As a power bank, the wireless charger does not seem to be up to task; whether it is due to a fault with this particular dock wave, a design flaw or the power output simply isn’t high enough is not clear. If the output is not high enough, it is likely that older phones and accessories that do not require a high output may work, but if that is the case then that is a feature that most people won’t be able to take advantage of.
The device was able to charge a 2,700 mAh phone twice (for the most part), and as a typical use case, that would be sufficient for most people. As an ‘at a pinch’ phone charger it is pretty good.

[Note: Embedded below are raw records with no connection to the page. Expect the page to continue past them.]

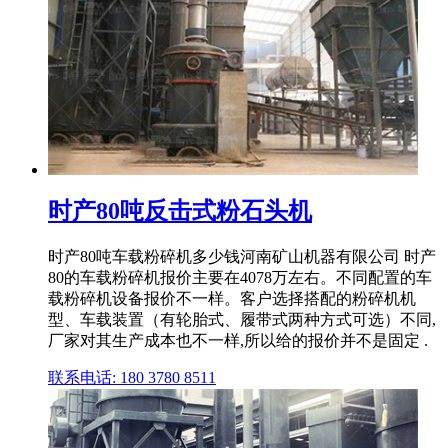
时产80吨反击式粉石头机
时产80吨车载粉碎机多少钱河南矿山机器有限公司 时产
80的车载粉碎机报价主要在4078万左右。不同配置的车
载粉碎机设备报价不一样。客户选择搭配的粉碎机机
型、车载装置（有轮胎式、履带式两种方式可选）不同,
厂家对其生产成本也不一样,所以给的报价并不是固定 .
联系电话: 180 3780 8511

The Dock Wave is very much a dock first, a power bank second and a wireless charger last. I state this because of a number of reasons; the dicky fixed USB-C cable that is attached. It detracts from making this a portable power bank that you would want to put in your jacket pocket. It also is a huge oversight that it can be ‘self-connected’. The power bank and the way it is implemented has been designed more so to accommodate the dock by way of its size and dimensions; and it is advertised with displayed Wattage, vs Volts and Amperes as with the Ultimate 27,000 mAh power bank. Finally, the wireless charger component is a lesser add-on, with a power output at 5W, vs the current range of ALOGIC’s separate devices at 10W.
With this being said, the device is very useful as a companion for your laptop or phone. I could see this dock being useful to use with a phone to transfer photos to a flash drive for latter retrieval, whilst also being able to charge the device on occasion as well. It is a good combination device, but serious consideration should be given to this device being preferable to a separate dock and power bank solution.
Summary: A good dock with some quirks. A good power bank, with some room for improvement. A good fit for most people.